Stocks had been ripping higher prior to this week, as investors cheered the prospects of the economy recovering as states and countries eases quarantine measures.
"We had gone straight up more than 30% without a real sell-off, so you're due for one, and I don't think it's the worst thing in the world," said JJ Kinahan, chief market strategist at TD Ameritrade. "As more states get back, the question becomes: Are they going to ramp up fast enough to please Wall Street? What you're seeing is it'll be hard to do that."
The S&P 500 and Dow remain more than 37% above the intraday lows reached on March 23. Most of those gains have been driven by stocks that would benefit from the economy reopening, including airlines, cruise lines and retailers.

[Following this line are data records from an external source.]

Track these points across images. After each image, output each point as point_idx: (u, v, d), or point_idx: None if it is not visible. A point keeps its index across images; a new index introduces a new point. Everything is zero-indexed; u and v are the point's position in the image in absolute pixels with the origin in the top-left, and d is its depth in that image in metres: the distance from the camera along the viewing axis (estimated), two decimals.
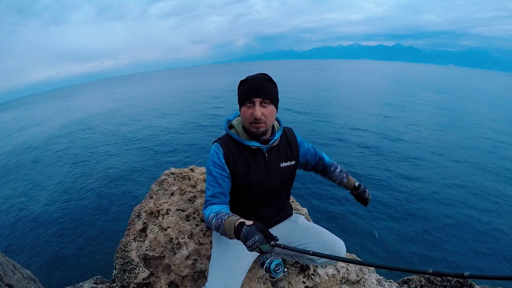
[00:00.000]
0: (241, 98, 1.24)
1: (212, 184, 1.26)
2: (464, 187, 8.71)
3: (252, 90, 1.19)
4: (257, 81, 1.21)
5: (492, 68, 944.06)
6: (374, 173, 9.46)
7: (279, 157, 1.34)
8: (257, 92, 1.19)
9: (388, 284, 2.10)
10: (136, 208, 2.24)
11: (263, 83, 1.21)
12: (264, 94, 1.19)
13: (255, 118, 1.19)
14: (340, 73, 76.78)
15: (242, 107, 1.24)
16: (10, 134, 23.35)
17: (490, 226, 6.77)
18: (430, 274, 0.73)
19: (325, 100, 26.27)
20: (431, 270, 0.74)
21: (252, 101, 1.19)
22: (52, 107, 46.00)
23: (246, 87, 1.21)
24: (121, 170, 10.99)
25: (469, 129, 16.44)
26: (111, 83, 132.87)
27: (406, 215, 7.18)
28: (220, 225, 1.07)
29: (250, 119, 1.21)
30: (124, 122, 21.05)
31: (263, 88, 1.20)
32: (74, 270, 5.83)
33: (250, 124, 1.22)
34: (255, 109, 1.19)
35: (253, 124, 1.21)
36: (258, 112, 1.18)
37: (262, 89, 1.19)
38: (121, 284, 1.83)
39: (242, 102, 1.23)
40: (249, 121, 1.22)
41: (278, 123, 1.41)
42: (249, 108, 1.21)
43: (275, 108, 1.26)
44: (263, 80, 1.22)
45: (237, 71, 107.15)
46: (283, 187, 1.40)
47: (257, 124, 1.21)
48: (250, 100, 1.20)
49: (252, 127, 1.22)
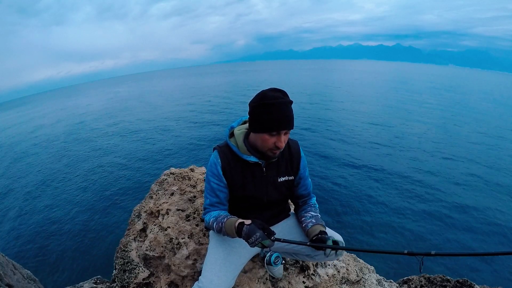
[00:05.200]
0: (265, 127, 1.12)
1: (210, 193, 1.29)
2: (459, 184, 8.73)
3: (282, 122, 1.11)
4: (285, 110, 1.11)
5: (492, 68, 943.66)
6: (373, 172, 9.48)
7: (277, 171, 1.32)
8: (287, 125, 1.12)
9: (388, 284, 2.11)
10: (136, 208, 2.24)
11: (290, 111, 1.13)
12: (292, 124, 1.14)
13: (278, 147, 1.16)
14: (340, 73, 76.76)
15: (264, 133, 1.14)
16: (11, 135, 23.35)
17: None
18: (405, 254, 0.93)
19: (325, 100, 26.26)
20: (406, 251, 0.93)
21: (279, 132, 1.13)
22: (53, 106, 45.96)
23: (272, 116, 1.10)
24: (121, 170, 10.99)
25: (468, 128, 16.46)
26: (111, 83, 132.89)
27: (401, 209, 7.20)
28: (221, 227, 1.16)
29: (271, 147, 1.17)
30: (124, 122, 21.04)
31: (291, 118, 1.13)
32: (74, 270, 5.83)
33: (269, 150, 1.18)
34: (281, 139, 1.14)
35: (273, 150, 1.18)
36: (283, 143, 1.15)
37: (291, 120, 1.13)
38: (121, 284, 1.83)
39: (265, 130, 1.13)
40: (269, 147, 1.17)
41: None
42: (272, 136, 1.14)
43: None
44: (289, 107, 1.13)
45: (237, 71, 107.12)
46: (280, 198, 1.40)
47: (277, 150, 1.18)
48: (278, 132, 1.13)
49: (271, 153, 1.19)
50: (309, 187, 1.45)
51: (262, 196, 1.32)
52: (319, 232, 1.24)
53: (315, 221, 1.33)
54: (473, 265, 5.50)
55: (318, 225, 1.30)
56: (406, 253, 0.94)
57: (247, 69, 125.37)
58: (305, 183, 1.42)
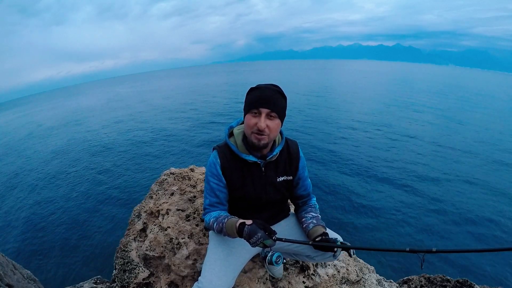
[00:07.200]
0: (248, 105, 1.18)
1: (210, 193, 1.30)
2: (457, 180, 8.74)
3: (261, 99, 1.14)
4: (268, 91, 1.15)
5: (492, 68, 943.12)
6: (372, 170, 9.48)
7: (276, 171, 1.32)
8: (266, 103, 1.13)
9: (388, 284, 2.10)
10: (136, 208, 2.24)
11: (274, 95, 1.16)
12: (272, 105, 1.14)
13: (259, 129, 1.14)
14: (340, 74, 76.75)
15: (247, 114, 1.18)
16: (13, 135, 23.36)
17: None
18: (407, 252, 0.96)
19: (325, 100, 26.26)
20: (408, 248, 0.96)
21: (259, 110, 1.14)
22: (52, 106, 45.98)
23: (255, 95, 1.16)
24: (121, 170, 10.98)
25: (468, 127, 16.45)
26: (111, 83, 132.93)
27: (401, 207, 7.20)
28: (222, 228, 1.16)
29: (253, 129, 1.16)
30: (124, 122, 21.03)
31: (273, 100, 1.14)
32: (74, 270, 5.82)
33: (252, 134, 1.17)
34: (260, 119, 1.13)
35: (255, 134, 1.16)
36: (263, 124, 1.13)
37: (271, 101, 1.14)
38: (121, 284, 1.83)
39: (248, 109, 1.18)
40: (252, 130, 1.16)
41: (280, 136, 1.34)
42: (254, 117, 1.15)
43: (281, 123, 1.21)
44: (274, 91, 1.17)
45: (236, 71, 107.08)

"Some of these stocks may have gotten ahead of their skis," said Kinahan. "When you see some of the airlines being priced at the levels they were before this all started when they say they're going to do 60% of their business just doesn't make sense."

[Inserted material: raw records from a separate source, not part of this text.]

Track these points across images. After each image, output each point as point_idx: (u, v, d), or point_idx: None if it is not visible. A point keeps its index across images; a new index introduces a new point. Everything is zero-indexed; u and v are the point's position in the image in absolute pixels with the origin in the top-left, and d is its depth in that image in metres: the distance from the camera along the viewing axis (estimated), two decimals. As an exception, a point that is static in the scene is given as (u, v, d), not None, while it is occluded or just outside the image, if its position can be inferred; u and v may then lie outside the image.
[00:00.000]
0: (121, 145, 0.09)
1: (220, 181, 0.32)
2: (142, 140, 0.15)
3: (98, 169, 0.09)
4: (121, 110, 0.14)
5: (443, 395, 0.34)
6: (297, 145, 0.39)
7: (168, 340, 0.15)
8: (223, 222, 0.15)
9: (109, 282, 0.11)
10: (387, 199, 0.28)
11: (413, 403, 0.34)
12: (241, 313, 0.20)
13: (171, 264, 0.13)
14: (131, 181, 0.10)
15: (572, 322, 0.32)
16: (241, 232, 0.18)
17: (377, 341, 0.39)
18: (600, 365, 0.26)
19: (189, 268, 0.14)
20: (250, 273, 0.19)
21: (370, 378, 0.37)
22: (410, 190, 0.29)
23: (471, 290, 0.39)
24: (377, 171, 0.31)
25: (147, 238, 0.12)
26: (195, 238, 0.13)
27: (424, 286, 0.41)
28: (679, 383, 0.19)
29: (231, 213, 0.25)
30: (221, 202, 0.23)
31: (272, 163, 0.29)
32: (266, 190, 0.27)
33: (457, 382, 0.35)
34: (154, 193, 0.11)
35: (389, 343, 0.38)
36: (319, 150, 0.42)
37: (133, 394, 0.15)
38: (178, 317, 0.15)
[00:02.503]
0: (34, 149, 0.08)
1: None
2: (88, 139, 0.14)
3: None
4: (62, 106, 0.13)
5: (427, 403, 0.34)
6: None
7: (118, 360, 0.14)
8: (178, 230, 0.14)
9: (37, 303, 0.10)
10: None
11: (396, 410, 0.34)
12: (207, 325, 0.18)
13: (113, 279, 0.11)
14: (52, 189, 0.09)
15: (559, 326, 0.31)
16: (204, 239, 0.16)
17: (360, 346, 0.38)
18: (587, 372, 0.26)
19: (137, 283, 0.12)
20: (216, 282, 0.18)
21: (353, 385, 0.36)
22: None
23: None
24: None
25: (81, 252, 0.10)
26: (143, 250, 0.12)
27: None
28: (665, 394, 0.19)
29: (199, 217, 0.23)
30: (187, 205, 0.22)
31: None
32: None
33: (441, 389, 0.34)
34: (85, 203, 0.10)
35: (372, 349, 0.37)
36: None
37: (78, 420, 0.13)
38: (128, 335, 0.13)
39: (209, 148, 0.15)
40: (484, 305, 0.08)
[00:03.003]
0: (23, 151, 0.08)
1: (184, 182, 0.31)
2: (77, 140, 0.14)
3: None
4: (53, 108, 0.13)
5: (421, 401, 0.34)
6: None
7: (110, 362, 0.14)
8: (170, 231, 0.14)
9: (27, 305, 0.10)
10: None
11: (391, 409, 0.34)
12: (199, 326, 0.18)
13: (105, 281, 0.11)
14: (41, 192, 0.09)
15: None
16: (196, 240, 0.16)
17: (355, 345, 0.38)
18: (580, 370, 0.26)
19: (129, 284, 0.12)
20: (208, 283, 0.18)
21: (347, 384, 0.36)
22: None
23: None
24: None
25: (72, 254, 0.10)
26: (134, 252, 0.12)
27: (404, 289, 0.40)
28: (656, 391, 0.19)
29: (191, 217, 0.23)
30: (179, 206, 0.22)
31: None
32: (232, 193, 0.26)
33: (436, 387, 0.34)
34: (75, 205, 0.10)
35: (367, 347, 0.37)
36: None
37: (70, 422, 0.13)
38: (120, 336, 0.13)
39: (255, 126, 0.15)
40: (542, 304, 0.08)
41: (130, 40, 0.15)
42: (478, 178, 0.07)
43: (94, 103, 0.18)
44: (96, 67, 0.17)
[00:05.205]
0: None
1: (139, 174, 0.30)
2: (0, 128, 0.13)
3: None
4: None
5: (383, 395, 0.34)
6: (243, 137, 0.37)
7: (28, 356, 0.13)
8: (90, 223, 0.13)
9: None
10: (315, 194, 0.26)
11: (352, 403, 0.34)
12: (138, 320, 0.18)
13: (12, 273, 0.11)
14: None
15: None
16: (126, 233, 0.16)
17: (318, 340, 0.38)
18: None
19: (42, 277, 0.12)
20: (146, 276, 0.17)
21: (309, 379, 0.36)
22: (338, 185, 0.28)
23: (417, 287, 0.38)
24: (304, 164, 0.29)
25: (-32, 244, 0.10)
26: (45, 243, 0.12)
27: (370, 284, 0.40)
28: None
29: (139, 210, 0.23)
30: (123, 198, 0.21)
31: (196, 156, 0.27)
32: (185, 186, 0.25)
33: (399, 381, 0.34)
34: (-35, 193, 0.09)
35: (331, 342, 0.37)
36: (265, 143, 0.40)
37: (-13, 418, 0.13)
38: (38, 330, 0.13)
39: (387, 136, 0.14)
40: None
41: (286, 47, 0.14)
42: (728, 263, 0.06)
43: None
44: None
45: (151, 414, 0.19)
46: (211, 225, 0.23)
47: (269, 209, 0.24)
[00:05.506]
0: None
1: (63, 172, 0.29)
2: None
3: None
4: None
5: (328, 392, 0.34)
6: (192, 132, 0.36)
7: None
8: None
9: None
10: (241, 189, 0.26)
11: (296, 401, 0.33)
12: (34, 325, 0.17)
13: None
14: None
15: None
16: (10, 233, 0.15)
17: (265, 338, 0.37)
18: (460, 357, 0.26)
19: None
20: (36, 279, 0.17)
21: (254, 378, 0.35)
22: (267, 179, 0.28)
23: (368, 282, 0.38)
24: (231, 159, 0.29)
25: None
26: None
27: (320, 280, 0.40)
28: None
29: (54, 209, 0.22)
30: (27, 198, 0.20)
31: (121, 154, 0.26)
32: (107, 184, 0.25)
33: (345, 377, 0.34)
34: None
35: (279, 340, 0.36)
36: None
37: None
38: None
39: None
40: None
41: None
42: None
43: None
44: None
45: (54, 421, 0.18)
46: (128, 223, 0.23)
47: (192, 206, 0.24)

The decline this week at one point pushed the S&P 500 back below its 200-day moving average, a widely followed level by traders. It managed to re-top the moving average by the end of the week.
"Once the S&P 500 crossed above the 200-day moving average [last month], it gave investors the green light to buy stocks; it said things are OK with the economy," said Mitchell Goldberg, CEO of ClientFirst Strategy. "It also signaled hedge fund managers who got too heavy into cash are now way behind their benchmarks and are now performance-chasing."